Aya Bassatne  1 , Maya Basbous  2 , Marlene Chakhtoura  1 , Ola El Zein  3 , Maya Rahme  4 , Ghada El-Hajj Fuleihan.

 Metabolism. 2021 Mar 24;154753.doi: 10.1016/j.metabol.2021.154753. Online ahead of print.

Background: Disease severity and mortality rates due to COVID-19 infection are greater in the elderly and chronically ill patients, populations at high risk for vitamin D deficiency. Vitamin D plays an important role in immune function and inflammation. This systematic review and meta-analysis assesses the impact of vitamin D status and supplementation on COVID-19 related mortality and health outcomes.

Methods: We searched four databases until December 18th 2020, and trial registries until January 20th 2021. Two reviewers screened the studies, collected data, assessed the risk of bias, and graded the evidence for each outcome across studies, independently and in duplicate. Pre-specified outcomes of interest were mortality, ICU admission, invasive and non-invasive ventilation, hospitalization, time of hospital stay, disease severity and SARS-CoV-2 positivity. We only included data from peer-reviewed articles in our primary analyses.

Results: We identified 31 peer-reviewed observational studies. In our primary analysis, there was a positive trend between serum 25(OH)D level < 20 ng/ml and an increased risk of mortality, ICU admission, invasive ventilation, non-invasive ventilation or SARS-CoV-2 positivity. However, these associations were not statistically significant.

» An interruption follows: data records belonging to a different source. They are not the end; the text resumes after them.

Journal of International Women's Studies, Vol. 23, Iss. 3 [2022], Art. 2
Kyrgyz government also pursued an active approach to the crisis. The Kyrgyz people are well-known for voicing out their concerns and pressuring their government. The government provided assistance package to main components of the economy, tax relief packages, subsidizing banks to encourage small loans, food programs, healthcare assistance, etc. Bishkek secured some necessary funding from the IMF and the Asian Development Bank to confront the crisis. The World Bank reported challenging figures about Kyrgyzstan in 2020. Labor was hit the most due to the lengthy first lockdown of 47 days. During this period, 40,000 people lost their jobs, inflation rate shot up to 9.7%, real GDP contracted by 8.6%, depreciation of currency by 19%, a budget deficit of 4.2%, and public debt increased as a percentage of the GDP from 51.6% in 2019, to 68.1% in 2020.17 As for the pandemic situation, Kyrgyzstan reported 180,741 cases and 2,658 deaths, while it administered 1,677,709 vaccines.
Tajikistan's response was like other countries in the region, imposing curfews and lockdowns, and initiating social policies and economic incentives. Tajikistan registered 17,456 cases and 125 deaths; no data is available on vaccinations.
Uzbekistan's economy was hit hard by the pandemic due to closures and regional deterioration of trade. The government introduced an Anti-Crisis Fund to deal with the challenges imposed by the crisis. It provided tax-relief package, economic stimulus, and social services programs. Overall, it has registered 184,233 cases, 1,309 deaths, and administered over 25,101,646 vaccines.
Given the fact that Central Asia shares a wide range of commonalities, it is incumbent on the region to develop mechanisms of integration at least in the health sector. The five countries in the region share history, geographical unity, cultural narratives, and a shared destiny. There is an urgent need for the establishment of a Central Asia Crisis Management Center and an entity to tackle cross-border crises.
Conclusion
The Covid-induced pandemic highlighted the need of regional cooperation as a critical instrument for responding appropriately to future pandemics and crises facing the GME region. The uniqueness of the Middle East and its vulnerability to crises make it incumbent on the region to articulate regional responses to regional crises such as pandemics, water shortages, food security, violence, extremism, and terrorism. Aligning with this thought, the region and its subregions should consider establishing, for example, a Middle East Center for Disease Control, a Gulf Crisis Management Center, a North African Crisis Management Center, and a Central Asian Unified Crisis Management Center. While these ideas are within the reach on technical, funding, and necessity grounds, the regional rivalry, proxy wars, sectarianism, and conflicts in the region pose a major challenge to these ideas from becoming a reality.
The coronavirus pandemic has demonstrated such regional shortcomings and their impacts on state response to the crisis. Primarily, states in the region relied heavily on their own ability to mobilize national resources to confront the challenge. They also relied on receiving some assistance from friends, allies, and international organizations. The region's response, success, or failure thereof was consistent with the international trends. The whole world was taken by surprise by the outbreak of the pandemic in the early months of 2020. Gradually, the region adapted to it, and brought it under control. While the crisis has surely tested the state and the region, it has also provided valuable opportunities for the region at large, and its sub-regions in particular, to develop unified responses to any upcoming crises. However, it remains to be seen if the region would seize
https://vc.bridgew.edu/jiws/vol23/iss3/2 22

Mean 25(OH)D levels was 5.9 ng/ml (95%CI [-9.5, -2.3]) significantly lower in COVID-19 positive, compared to negative patients. The certainty of the evidence was very low. We identified 32 clinical trial protocols, but only three have published results to-date. The trials administer vitamin D doses of 357 to 60,000 IU/d, from one week to 12 months. Eight megatrials investigate the efficacy of vitamin D in outpatient populations. A pilot trial revealed a significant decrease in ICU admission with calcifediol, compared to placebo (OR = 0.003), but the certainty of the evidence was unclear. Another small trial showed that supplementation with cholecalciferol, 60,000 IU/d, decreased fibrinogen levels, but did not have an effect on D-dimer, procalcitonin and CRP levels, compared to placebo. The third trial did not find any effect of vitamin D supplementation on COVID-19 related health outcomes.

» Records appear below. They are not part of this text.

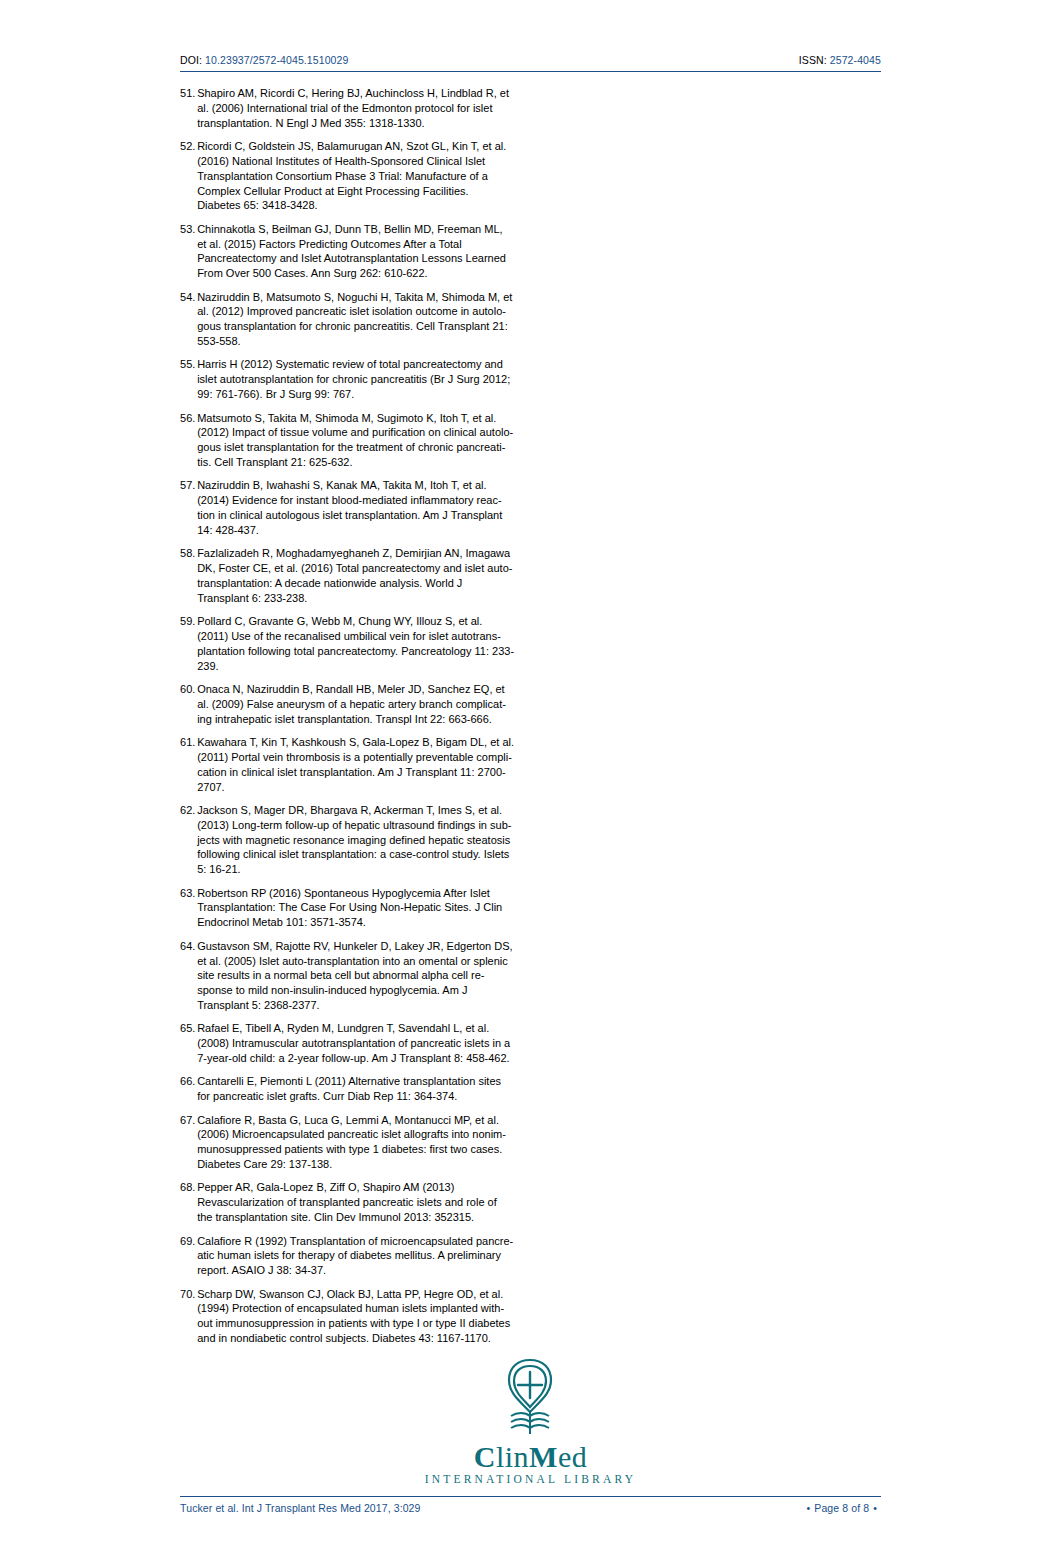DOI: 10.23937/2572-4045.1510029
ISSN: 2572-4045
51 Shapiro AM, Ricordi C, Hering BJ, Auchincloss H, Lindblad R, et al. (2006) International trial of the Edmonton protocol for islet transplantation. N Engl J Med 355: 1318-1330.
52 Ricordi C, Goldstein JS, Balamurugan AN, Szot GL, Kin T, et al. (2016) National Institutes of Health-Sponsored Clinical Islet Transplantation Consortium Phase 3 Trial: Manufacture of a Complex Cellular Product at Eight Processing Facilities. Diabetes 65: 3418-3428.
53 Chinnakotla S, Beilman GJ, Dunn TB, Bellin MD, Freeman ML, et al. (2015) Factors Predicting Outcomes After a Total Pancreatectomy and Islet Autotransplantation Lessons Learned From Over 500 Cases. Ann Surg 262: 610-622.
54 Naziruddin B, Matsumoto S, Noguchi H, Takita M, Shimoda M, et al. (2012) Improved pancreatic islet isolation outcome in autologous transplantation for chronic pancreatitis. Cell Transplant 21: 553-558.
55 Harris H (2012) Systematic review of total pancreatectomy and islet autotransplantation for chronic pancreatitis (Br J Surg 2012; 99: 761-766). Br J Surg 99: 767.
56 Matsumoto S, Takita M, Shimoda M, Sugimoto K, Itoh T, et al. (2012) Impact of tissue volume and purification on clinical autologous islet transplantation for the treatment of chronic pancreatitis. Cell Transplant 21: 625-632.
57 Naziruddin B, Iwahashi S, Kanak MA, Takita M, Itoh T, et al. (2014) Evidence for instant blood-mediated inflammatory reaction in clinical autologous islet transplantation. Am J Transplant 14: 428-437.
58 Fazlalizadeh R, Moghadamyeghaneh Z, Demirjian AN, Imagawa DK, Foster CE, et al. (2016) Total pancreatectomy and islet autotransplantation: A decade nationwide analysis. World J Transplant 6: 233-238.
59 Pollard C, Gravante G, Webb M, Chung WY, Illouz S, et al. (2011) Use of the recanalised umbilical vein for islet autotransplantation following total pancreatectomy. Pancreatology 11: 233-239.
60 Onaca N, Naziruddin B, Randall HB, Meler JD, Sanchez EQ, et al. (2009) False aneurysm of a hepatic artery branch complicating intrahepatic islet transplantation. Transpl Int 22: 663-666.
61 Kawahara T, Kin T, Kashkoush S, Gala-Lopez B, Bigam DL, et al. (2011) Portal vein thrombosis is a potentially preventable complication in clinical islet transplantation. Am J Transplant 11: 2700-2707.
62 Jackson S, Mager DR, Bhargava R, Ackerman T, Imes S, et al. (2013) Long-term follow-up of hepatic ultrasound findings in subjects with magnetic resonance imaging defined hepatic steatosis following clinical islet transplantation: a case-control study. Islets 5: 16-21.
63 Robertson RP (2016) Spontaneous Hypoglycemia After Islet Transplantation: The Case For Using Non-Hepatic Sites. J Clin Endocrinol Metab 101: 3571-3574.
64 Gustavson SM, Rajotte RV, Hunkeler D, Lakey JR, Edgerton DS, et al. (2005) Islet auto-transplantation into an omental or splenic site results in a normal beta cell but abnormal alpha cell response to mild non-insulin-induced hypoglycemia. Am J Transplant 5: 2368-2377.
65 Rafael E, Tibell A, Ryden M, Lundgren T, Savendahl L, et al. (2008) Intramuscular autotransplantation of pancreatic islets in a 7-year-old child: a 2-year follow-up. Am J Transplant 8: 458-462.
66 Cantarelli E, Piemonti L (2011) Alternative transplantation sites for pancreatic islet grafts. Curr Diab Rep 11: 364-374.
67 Calafiore R, Basta G, Luca G, Lemmi A, Montanucci MP, et al. (2006) Microencapsulated pancreatic islet allografts into nonimmunosuppressed patients with type 1 diabetes: first two cases. Diabetes Care 29: 137-138.
68 Pepper AR, Gala-Lopez B, Ziff O, Shapiro AM (2013) Revascularization of transplanted pancreatic islets and role of the transplantation site. Clin Dev Immunol 2013: 352315.
69 Calafiore R (1992) Transplantation of microencapsulated pancreatic human islets for therapy of diabetes mellitus. A preliminary report. ASAIO J 38: 34-37.
70 Scharp DW, Swanson CJ, Olack BJ, Latta PP, Hegre OD, et al. (1994) Protection of encapsulated human islets implanted without immunosuppression in patients with type I or type II diabetes and in nondiabetic control subjects. Diabetes 43: 1167-1170.
ClinMed
INTERNATIONAL LIBRARY
Tucker et al. Int J Transplant Res Med 2017, 3:029
•Page 8 of 8•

Conclusion: While the available evidence to-date, from largely poor-quality observational studies, may be viewed as showing a trend for an association between low serum 25(OH)D levels and COVID-19 related health outcomes, this relationship was not found to be statistically significant. Calcifediol supplementation may have a protective effect on COVID-19 related ICU admissions. The current use of high doses of vitamin D in COVID-19 patients is not based on solid evidence. It awaits results from ongoing trials to determine the efficacy, desirable doses, and safety, of vitamin D supplementation to prevent and treat COVID-19 related health outcomes.